>>

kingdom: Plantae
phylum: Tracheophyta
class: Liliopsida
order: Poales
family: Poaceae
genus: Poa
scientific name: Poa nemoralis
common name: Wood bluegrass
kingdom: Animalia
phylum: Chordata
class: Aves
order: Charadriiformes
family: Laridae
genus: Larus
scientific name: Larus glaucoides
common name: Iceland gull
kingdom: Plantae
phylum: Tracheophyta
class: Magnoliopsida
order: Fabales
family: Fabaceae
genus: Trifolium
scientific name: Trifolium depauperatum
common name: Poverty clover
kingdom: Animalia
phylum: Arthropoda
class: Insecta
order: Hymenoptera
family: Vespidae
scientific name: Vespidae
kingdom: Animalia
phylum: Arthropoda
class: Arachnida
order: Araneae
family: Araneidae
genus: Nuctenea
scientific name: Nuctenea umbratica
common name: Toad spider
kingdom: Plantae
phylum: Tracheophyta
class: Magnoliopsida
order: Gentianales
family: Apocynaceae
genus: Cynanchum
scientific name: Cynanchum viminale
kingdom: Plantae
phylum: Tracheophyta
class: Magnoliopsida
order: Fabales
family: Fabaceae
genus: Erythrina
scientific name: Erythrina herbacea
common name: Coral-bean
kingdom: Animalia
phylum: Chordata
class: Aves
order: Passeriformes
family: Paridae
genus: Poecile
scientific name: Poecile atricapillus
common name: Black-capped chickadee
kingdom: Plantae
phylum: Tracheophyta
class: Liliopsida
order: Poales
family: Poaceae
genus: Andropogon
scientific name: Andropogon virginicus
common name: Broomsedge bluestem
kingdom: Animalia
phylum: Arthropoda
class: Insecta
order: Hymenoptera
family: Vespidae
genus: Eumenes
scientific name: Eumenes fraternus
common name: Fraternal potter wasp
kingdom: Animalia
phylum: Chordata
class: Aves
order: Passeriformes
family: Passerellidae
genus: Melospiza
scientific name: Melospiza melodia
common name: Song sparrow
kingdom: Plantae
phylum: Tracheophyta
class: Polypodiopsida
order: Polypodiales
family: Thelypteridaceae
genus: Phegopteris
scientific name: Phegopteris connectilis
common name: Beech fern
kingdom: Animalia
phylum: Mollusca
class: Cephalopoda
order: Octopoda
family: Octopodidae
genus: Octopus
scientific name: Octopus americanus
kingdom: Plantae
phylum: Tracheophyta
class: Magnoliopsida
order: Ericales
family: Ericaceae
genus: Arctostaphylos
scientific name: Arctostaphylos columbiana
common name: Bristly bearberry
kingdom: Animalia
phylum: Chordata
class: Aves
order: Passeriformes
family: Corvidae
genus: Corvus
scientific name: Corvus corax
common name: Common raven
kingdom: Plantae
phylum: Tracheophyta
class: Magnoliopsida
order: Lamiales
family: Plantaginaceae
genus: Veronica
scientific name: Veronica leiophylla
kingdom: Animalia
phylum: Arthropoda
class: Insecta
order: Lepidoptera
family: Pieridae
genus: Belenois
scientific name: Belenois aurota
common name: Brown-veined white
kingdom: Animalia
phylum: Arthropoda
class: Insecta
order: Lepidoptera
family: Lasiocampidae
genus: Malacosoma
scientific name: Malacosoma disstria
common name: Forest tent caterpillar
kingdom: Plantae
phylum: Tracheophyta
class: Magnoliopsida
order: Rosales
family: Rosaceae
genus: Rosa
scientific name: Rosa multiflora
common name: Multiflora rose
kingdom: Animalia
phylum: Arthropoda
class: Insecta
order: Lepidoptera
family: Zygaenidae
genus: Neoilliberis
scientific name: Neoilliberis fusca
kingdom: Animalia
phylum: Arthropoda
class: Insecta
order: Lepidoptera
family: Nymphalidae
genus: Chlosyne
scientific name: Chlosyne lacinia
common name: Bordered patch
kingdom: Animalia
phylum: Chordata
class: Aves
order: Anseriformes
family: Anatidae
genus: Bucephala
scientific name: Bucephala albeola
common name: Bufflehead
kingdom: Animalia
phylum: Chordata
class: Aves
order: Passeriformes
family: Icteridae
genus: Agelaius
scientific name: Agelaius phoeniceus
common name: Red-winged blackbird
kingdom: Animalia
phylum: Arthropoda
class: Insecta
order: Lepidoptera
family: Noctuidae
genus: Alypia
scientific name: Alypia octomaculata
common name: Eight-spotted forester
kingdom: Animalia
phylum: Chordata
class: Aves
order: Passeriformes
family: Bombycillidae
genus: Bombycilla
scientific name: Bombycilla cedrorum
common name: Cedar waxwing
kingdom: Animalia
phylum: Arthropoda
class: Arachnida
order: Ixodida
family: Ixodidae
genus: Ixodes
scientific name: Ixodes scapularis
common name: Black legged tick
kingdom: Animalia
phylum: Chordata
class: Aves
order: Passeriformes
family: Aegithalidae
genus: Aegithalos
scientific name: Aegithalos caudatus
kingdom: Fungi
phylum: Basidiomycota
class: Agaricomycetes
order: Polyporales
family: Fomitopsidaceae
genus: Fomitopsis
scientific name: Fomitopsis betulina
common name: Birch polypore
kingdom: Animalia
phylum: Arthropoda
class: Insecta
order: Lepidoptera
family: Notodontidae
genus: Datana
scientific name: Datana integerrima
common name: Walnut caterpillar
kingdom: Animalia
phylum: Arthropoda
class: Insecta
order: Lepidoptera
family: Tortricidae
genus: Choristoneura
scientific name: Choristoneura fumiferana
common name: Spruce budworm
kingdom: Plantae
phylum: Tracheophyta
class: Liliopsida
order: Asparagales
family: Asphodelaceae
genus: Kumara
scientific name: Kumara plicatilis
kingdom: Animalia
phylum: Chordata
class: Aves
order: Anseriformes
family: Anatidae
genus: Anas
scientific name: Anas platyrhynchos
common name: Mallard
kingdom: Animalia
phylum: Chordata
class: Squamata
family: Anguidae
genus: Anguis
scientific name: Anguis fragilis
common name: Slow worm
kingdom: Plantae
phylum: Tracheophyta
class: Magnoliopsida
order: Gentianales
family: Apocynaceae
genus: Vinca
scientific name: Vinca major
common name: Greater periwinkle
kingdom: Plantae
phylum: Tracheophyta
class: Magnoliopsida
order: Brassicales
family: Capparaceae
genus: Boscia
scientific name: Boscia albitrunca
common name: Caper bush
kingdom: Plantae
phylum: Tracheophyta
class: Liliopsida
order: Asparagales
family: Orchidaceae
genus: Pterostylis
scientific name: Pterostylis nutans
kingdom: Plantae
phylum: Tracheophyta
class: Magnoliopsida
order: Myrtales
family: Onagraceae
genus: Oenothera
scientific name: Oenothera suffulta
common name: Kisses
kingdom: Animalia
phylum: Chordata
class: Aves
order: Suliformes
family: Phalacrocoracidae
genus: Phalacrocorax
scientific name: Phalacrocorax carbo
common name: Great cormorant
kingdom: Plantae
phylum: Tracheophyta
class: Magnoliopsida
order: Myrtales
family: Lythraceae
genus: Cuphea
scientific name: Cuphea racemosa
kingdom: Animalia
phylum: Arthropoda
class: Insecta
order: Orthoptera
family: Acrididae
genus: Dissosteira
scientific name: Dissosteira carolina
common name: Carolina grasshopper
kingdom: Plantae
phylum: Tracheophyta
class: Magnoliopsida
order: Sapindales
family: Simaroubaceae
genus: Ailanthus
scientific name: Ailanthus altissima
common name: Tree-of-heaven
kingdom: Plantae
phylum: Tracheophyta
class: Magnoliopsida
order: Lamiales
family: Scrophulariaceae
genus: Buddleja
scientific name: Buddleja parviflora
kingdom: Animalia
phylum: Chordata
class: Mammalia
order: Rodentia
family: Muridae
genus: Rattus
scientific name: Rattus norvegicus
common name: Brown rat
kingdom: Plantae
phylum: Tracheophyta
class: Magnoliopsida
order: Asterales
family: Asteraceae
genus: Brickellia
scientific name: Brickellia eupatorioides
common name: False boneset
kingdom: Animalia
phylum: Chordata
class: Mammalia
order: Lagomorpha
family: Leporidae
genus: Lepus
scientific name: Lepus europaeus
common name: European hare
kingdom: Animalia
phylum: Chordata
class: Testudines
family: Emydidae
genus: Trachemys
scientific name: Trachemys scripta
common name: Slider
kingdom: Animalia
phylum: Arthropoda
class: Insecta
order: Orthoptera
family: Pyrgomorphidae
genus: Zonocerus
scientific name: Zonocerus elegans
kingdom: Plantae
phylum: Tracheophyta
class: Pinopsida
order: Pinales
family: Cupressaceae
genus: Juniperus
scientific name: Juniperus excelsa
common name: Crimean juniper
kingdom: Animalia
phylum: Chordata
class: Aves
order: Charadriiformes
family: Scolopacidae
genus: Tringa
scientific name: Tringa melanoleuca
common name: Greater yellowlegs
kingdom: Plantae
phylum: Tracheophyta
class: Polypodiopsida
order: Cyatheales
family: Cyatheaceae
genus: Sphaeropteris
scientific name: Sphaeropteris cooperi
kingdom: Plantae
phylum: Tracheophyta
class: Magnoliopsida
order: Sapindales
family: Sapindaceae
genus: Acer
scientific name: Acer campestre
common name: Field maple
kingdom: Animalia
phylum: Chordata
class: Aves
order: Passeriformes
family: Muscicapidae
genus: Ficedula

<<

Instructions to follow -
Reproduce verbatim the lines of the material above, starting at the line containing "family: Rosaceae" and ending at the line containing "genus: Anas", with both of those lines included.

The completed task -
family: Rosaceae
genus: Rosa
scientific name: Rosa multiflora
common name: Multiflora rose
kingdom: Animalia
phylum: Arthropoda
class: Insecta
order: Lepidoptera
family: Zygaenidae
genus: Neoilliberis
scientific name: Neoilliberis fusca
kingdom: Animalia
phylum: Arthropoda
class: Insecta
order: Lepidoptera
family: Nymphalidae
genus: Chlosyne
scientific name: Chlosyne lacinia
common name: Bordered patch
kingdom: Animalia
phylum: Chordata
class: Aves
order: Anseriformes
family: Anatidae
genus: Bucephala
scientific name: Bucephala albeola
common name: Bufflehead
kingdom: Animalia
phylum: Chordata
class: Aves
order: Passeriformes
family: Icteridae
genus: Agelaius
scientific name: Agelaius phoeniceus
common name: Red-winged blackbird
kingdom: Animalia
phylum: Arthropoda
class: Insecta
order: Lepidoptera
family: Noctuidae
genus: Alypia
scientific name: Alypia octomaculata
common name: Eight-spotted forester
kingdom: Animalia
phylum: Chordata
class: Aves
order: Passeriformes
family: Bombycillidae
genus: Bombycilla
scientific name: Bombycilla cedrorum
common name: Cedar waxwing
kingdom: Animalia
phylum: Arthropoda
class: Arachnida
order: Ixodida
family: Ixodidae
genus: Ixodes
scientific name: Ixodes scapularis
common name: Black legged tick
kingdom: Animalia
phylum: Chordata
class: Aves
order: Passeriformes
family: Aegithalidae
genus: Aegithalos
scientific name: Aegithalos caudatus
kingdom: Fungi
phylum: Basidiomycota
class: Agaricomycetes
order: Polyporales
family: Fomitopsidaceae
genus: Fomitopsis
scientific name: Fomitopsis betulina
common name: Birch polypore
kingdom: Animalia
phylum: Arthropoda
class: Insecta
order: Lepidoptera
family: Notodontidae
genus: Datana
scientific name: Datana integerrima
common name: Walnut caterpillar
kingdom: Animalia
phylum: Arthropoda
class: Insecta
order: Lepidoptera
family: Tortricidae
genus: Choristoneura
scientific name: Choristoneura fumiferana
common name: Spruce budworm
kingdom: Plantae
phylum: Tracheophyta
class: Liliopsida
order: Asparagales
family: Asphodelaceae
genus: Kumara
scientific name: Kumara plicatilis
kingdom: Animalia
phylum: Chordata
class: Aves
order: Anseriformes
family: Anatidae
genus: Anas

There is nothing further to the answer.